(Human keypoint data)
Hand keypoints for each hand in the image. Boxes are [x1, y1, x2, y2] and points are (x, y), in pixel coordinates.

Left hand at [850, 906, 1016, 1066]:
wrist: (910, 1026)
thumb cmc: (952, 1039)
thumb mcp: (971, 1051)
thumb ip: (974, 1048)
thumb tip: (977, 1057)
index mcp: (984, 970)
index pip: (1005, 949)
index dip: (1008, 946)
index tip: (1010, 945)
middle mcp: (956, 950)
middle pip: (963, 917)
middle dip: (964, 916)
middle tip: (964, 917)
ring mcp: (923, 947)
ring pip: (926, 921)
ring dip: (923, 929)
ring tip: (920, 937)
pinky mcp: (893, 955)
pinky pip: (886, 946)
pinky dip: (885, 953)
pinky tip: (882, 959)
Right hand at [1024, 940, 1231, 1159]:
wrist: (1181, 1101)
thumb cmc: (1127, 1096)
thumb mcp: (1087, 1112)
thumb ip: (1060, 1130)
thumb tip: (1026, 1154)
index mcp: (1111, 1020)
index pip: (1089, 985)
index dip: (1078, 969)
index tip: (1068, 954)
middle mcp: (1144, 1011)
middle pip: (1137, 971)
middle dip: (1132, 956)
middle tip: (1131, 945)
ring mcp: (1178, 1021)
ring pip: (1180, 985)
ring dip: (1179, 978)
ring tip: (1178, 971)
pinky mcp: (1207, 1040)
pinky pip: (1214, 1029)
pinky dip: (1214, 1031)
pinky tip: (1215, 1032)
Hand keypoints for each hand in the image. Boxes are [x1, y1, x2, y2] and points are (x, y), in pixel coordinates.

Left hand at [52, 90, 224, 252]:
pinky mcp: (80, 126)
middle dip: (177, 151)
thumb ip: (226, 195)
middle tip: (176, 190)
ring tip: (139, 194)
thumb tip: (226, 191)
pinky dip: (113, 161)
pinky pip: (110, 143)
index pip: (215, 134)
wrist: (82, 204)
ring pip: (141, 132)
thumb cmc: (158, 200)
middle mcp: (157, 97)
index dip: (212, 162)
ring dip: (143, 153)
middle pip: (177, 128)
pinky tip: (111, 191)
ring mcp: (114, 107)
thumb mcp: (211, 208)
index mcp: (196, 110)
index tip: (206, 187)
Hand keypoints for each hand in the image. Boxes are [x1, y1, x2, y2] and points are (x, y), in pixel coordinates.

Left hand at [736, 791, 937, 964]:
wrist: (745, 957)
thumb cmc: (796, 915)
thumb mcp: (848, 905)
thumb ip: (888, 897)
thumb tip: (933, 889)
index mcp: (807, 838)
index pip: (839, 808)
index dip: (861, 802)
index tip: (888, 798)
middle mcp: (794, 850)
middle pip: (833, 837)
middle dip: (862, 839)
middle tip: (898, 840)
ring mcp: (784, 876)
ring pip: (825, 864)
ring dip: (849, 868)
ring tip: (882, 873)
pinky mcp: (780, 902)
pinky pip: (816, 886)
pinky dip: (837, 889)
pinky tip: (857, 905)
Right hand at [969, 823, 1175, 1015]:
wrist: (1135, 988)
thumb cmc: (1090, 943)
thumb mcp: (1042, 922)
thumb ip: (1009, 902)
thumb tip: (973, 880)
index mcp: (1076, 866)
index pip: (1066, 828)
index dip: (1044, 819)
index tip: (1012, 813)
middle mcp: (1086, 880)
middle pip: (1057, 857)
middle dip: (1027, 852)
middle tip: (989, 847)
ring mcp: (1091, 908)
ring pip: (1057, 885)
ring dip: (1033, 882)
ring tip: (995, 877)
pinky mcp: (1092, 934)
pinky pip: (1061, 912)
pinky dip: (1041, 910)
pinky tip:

# Your goal
Starting from the records above, filter out all lines except those containing the word "Left".

# Your solution
Left hand at [850, 906, 1016, 1066]:
Left hand at [52, 90, 224, 252]:
Left hand at [736, 791, 937, 964]:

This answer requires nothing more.